Seit Wochen dreht sich dieses Thema in meinem Kopf. Was mich zurückhält, ist, dass ich zu dem Thema tatsächlich schon einmal einen Blogbeitrag geschrieben habe. Doch dann schrieb Heiko, dass wir beim nächsten Treffen das Thema Rechnungsstellung besprechen müssen und nun kann ich mich doch nicht zurückhalten, denn es gibt noch so viel mehr zu sagen und der Sog, alles in Teamsitzungen zu verschieben, ist immer wieder so verlockend.
Bleiben wir bei dem Thema Rechnungsstellung und denken das Szenario mal zu Ende durch. Es gibt nur drei Personen in unserem Team, deren Rollen tatsächlich davon betroffen sind. Drei weitere Menschen würden also einfach rumsitzen. Nun sind wir anderen drei sehr unterschiedlich. Florian kann das mit dem nichts sagen, wenn es ihn nichts angeht, gut. Er würde sich wahrscheinlich einfach innerlich mit anderen Dingen befassen. Christoph und ich wiederum haben ein Hirn, das sofort in den Lösungsprozess geht. In uns würde automatisch das perfekte Rechnungssystem entstehen. Christoph könnte seine Gedanken wahrscheinlich zurückhalten, ich verfüge über diese Kernkompetenz leider nicht. Aus mir würden einfach nur Worte und Ideen sprudeln, um die mich keiner gebeten hat. Bilanz: die Arbeitszeit von drei Menschen ist unnötig gebunden, die Gedankenkraft von zwei Menschen von den eigenen Aufgaben abgezogen und die Menschen, die eigentlich schnell entscheiden müssten, kommen in meinem Ideenschwall nicht zum Sprechen - was bei mir im Anschluss eine Schamattacke auslöst und die anderen müssen mich dann trösten. Keine:r ist wirklich glücklich. Hinzu kommt, dass zwischen heute (das Problem ist bewusst) und der Teamsitzung (das Problem wird gelöst) Zeit vergeht, Zeit, in der Rechnungen weiterhin falsch gestellt werden.

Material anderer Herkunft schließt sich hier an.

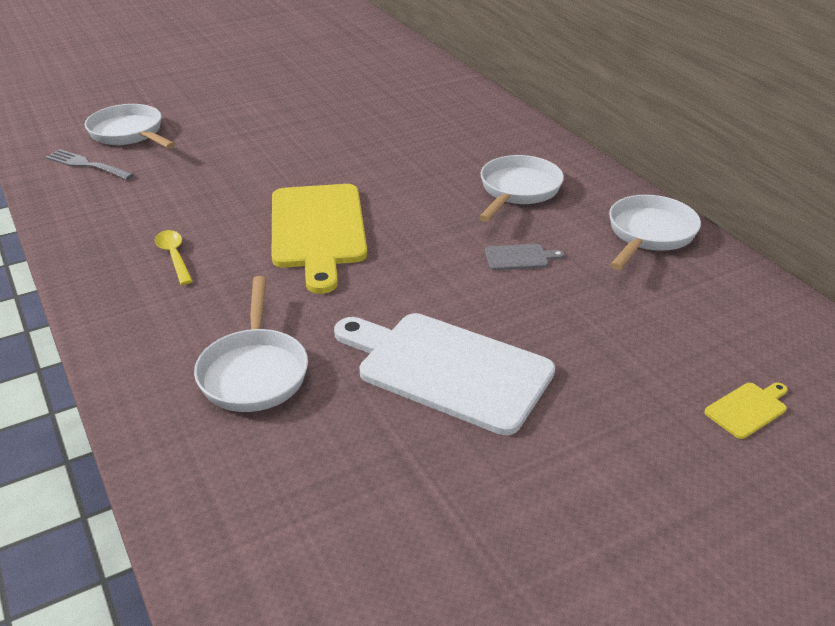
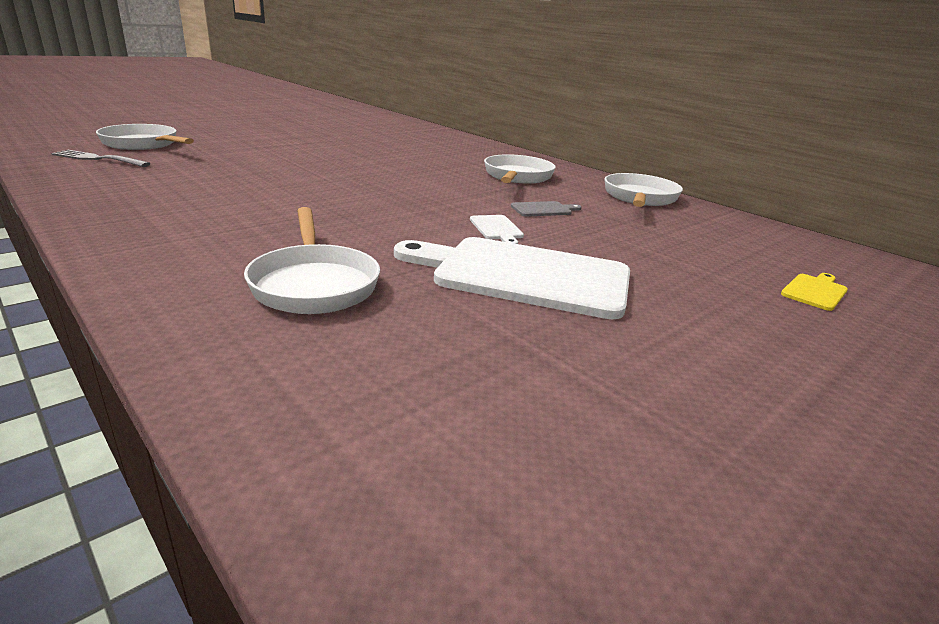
camera: 15 degrees left, 10 degrees down
(174, 256) = (201, 210): yellow spoon -> none
(318, 230) = (349, 195): yellow cutting board -> none
(452, 292) = (497, 229): none -> white cutting board

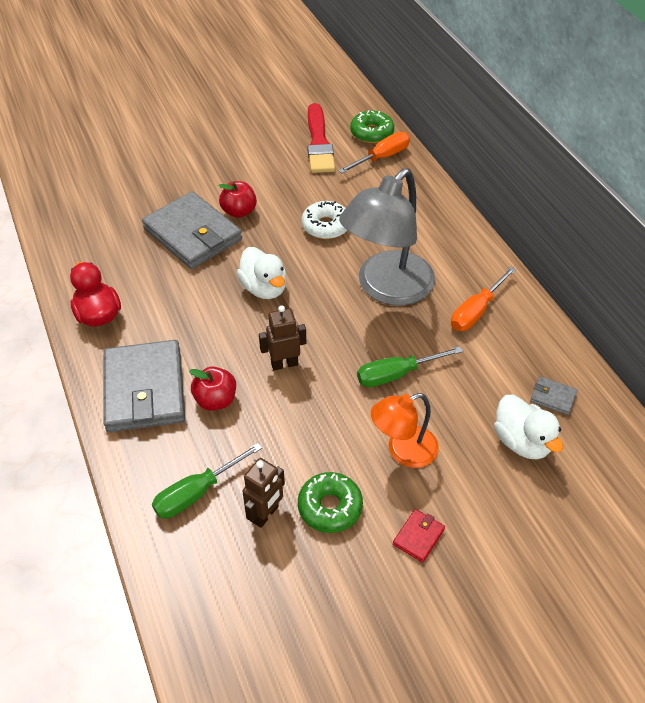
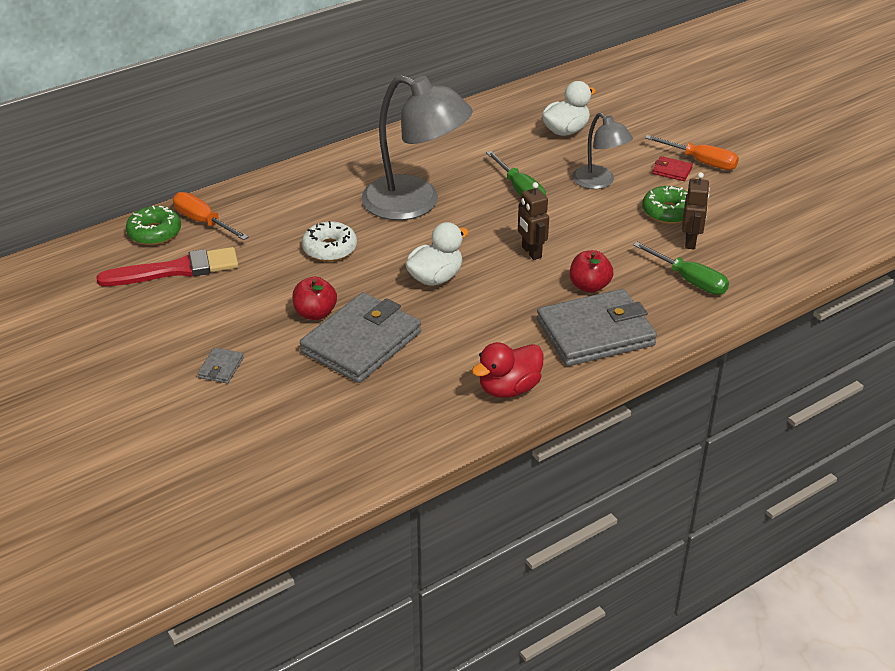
camera: 100 degrees left, 10 degrees down
(265, 514) = (690, 242): brown robot -> brown robot turned 75 degrees clockwise
(403, 451) = (599, 182): orange lamp -> grey lamp
(476, 311) = (431, 154): orange screwdriver -> orange screwdriver (701, 162)
(553, 397) = (516, 118): grey wallet -> grey wallet (221, 368)

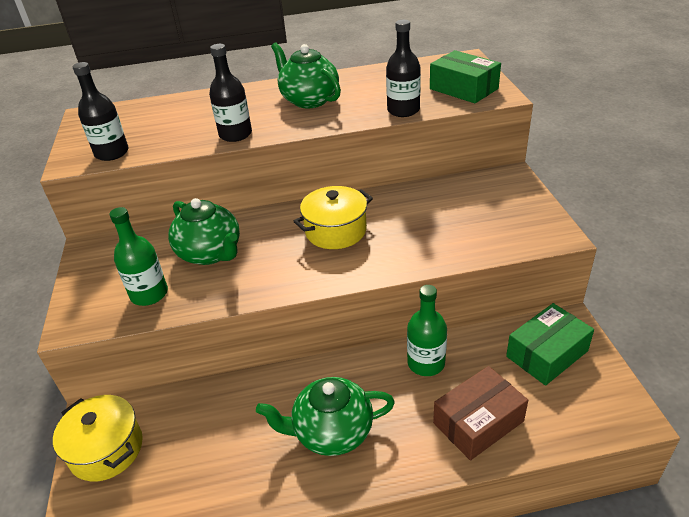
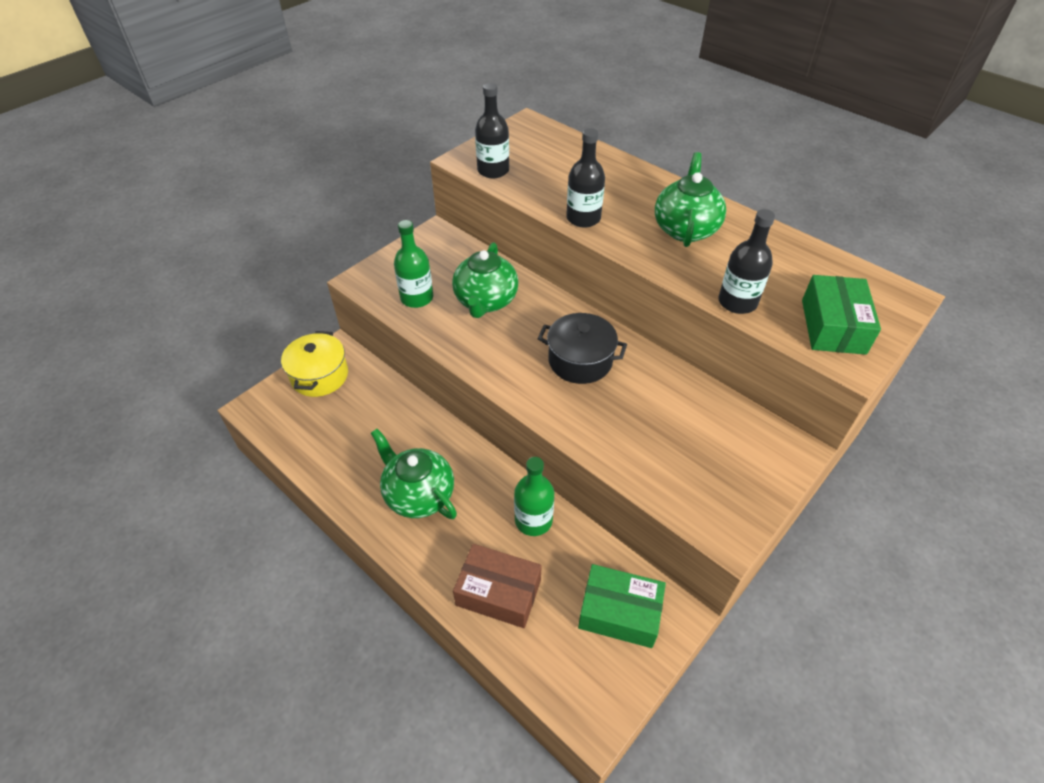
camera: 50 degrees right, 10 degrees up
(336, 231) = (580, 360): yellow pot -> black pot

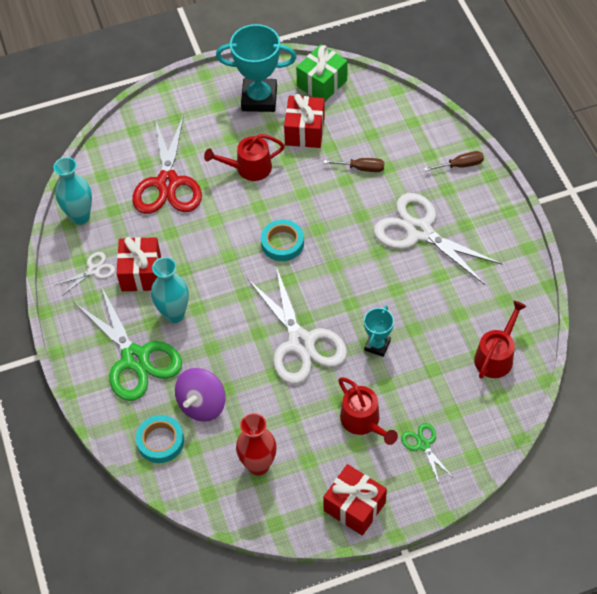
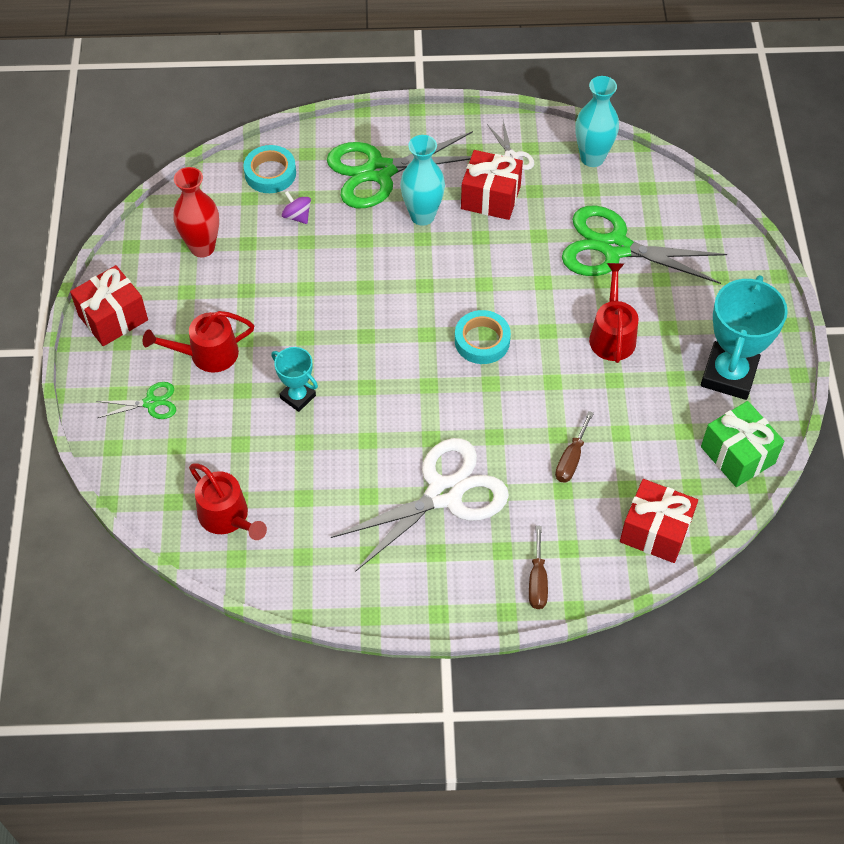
camera: 105 degrees right, 0 degrees up
(167, 183) = (615, 248): red scissors -> green scissors
(202, 404) = (297, 216): purple spinning top -> purple spinning top, size x0.54
(301, 342) = (334, 323): white scissors -> none
(305, 131) = (655, 411): red gift -> red gift (655, 531)

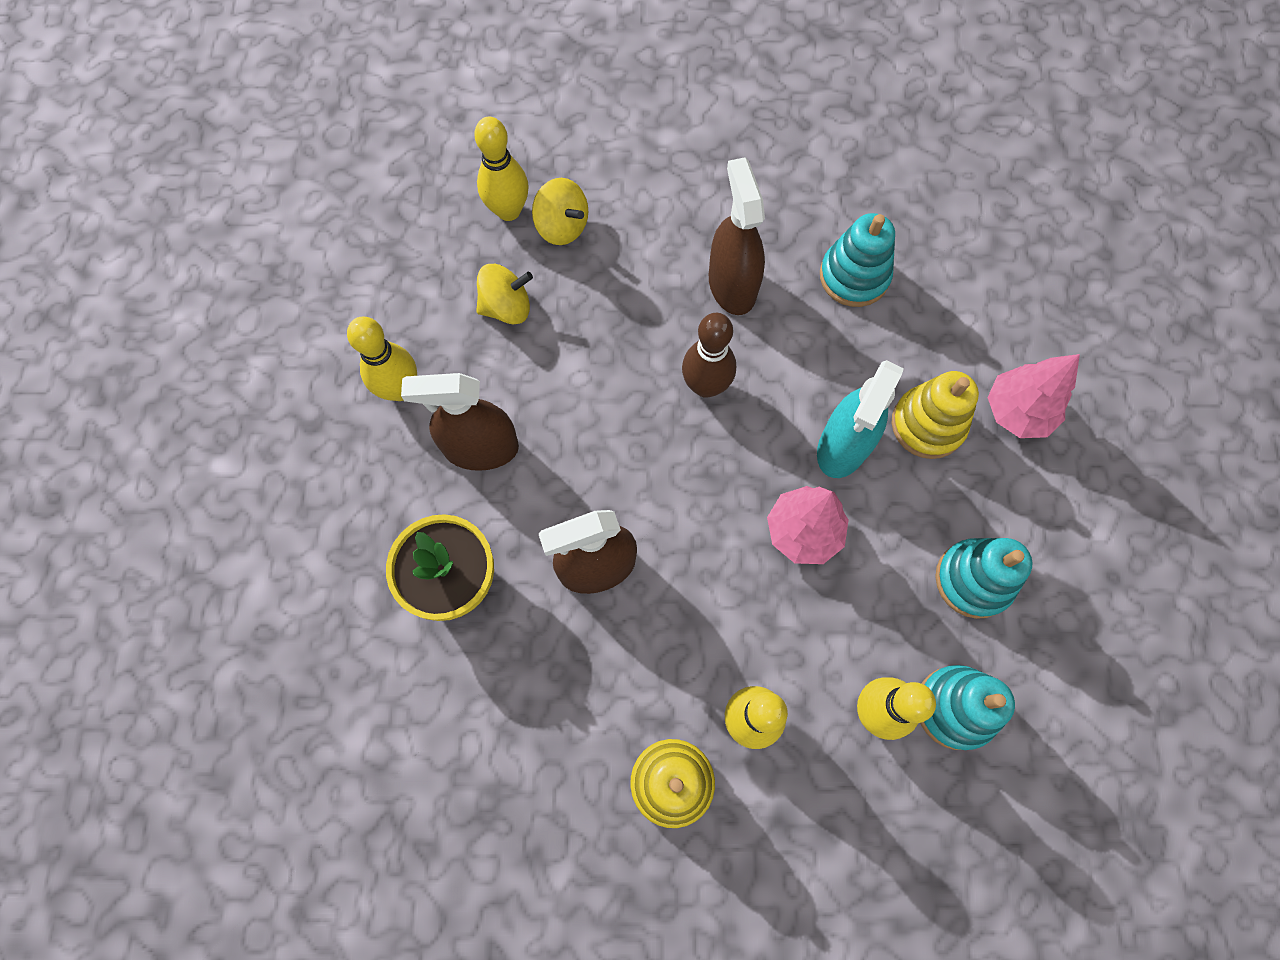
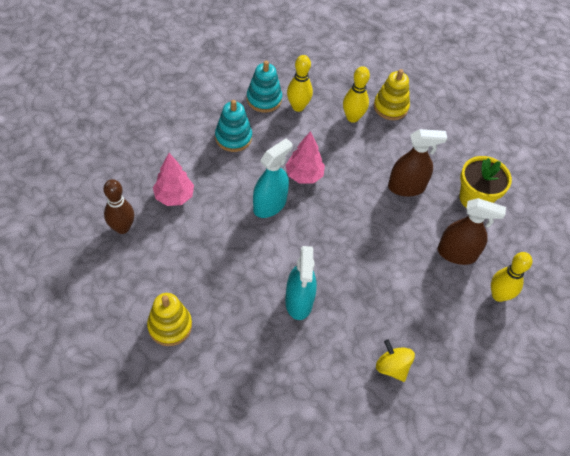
camera: 170 degrees left, 15 degrees down
(507, 307) = (433, 325): yellow spinning top -> none
(508, 210) = (424, 387): yellow bowling pin -> none
(706, 386) = (331, 252): brown bowling pin -> brown bowling pin (122, 228)
(732, 285) = (299, 301): brown spray bottle -> turquoise spray bottle
(854, 276) = (226, 287): turquoise stacking toy -> none
(927, 424) = (222, 203): yellow stacking toy -> yellow stacking toy (170, 326)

Wir kommen alle aus anderen Organisationen und dort sind Teamsitzungen immer das Allheilmittel. Wir müssen umlernen, nicht nur im Großen, sondern eben auch in all den ganz kleinen Dingen, über die wir sonst nicht nachdenken.
Es dauert seine Zeit, bis wir bei Anliegen, die wir nicht alleine bewältigen, nicht einfach nur "Team" denken, sondern uns die Minute Zeit nehmen, zu überlegen, wen ich eigentlich wirklich brauche und ein kleines kurzes Treffen ausschließlich mit diesen Menschen und sehr zeitnah einrichte. Was mir hilft, mit dem Respekt vor der Arbeitszeit der anderen verbunden zu bleiben. Haben die Anwesenden einen Mehrwert aus diesem Gespräch? Ist mein Mehrwert aus ihrer Anwesenheit so groß, dass ich sie um ein Zeitgeschenk bitten möchte?
Und doch, immer wieder ertönt der Ruf nach einem wöchentlichen Teamtreffen. Nicht, weil wir danach echte Sehnsucht haben, sondern weil wir merken, dass wir etwas brauchen, um informiert und verbunden zu bleiben. Doch wir verbieten es uns, den scheinbar einfachen Weg der wöchentlichen Sitzung, die aber dann doch unglaublich viele innere und äußere Ressourcen bündelt und unnötigerweise Freiheit kostet, zu wählen.
Was uns eigentlich fehlt, ist gar nicht die regelmäßige Teamsitzung, sondern es sind die Gespräche am Kaffeeautomaten, die wir hätten, wenn wir am selben Ort arbeiten würden.
Diese Gespräche sind der eigentliche Kit von Organisationen, denn wie die Bienchen transportieren wir hier Informationen und erleben uns in zwischenmenschlichen Beziehungen. Dieses Netzwerk an kleinen, fast zufälligen Begegnungen müssen wir nun in die digitale Welt übertragen. Aus meiner Sicht bedeutet das, sehr kleinteilig online einzustellen, woran wir gerade arbeiten, vor allem aber immer einmal wieder der spontane Griff zum Hörer, wenn wir die Beziehung nicht mehr spüren können.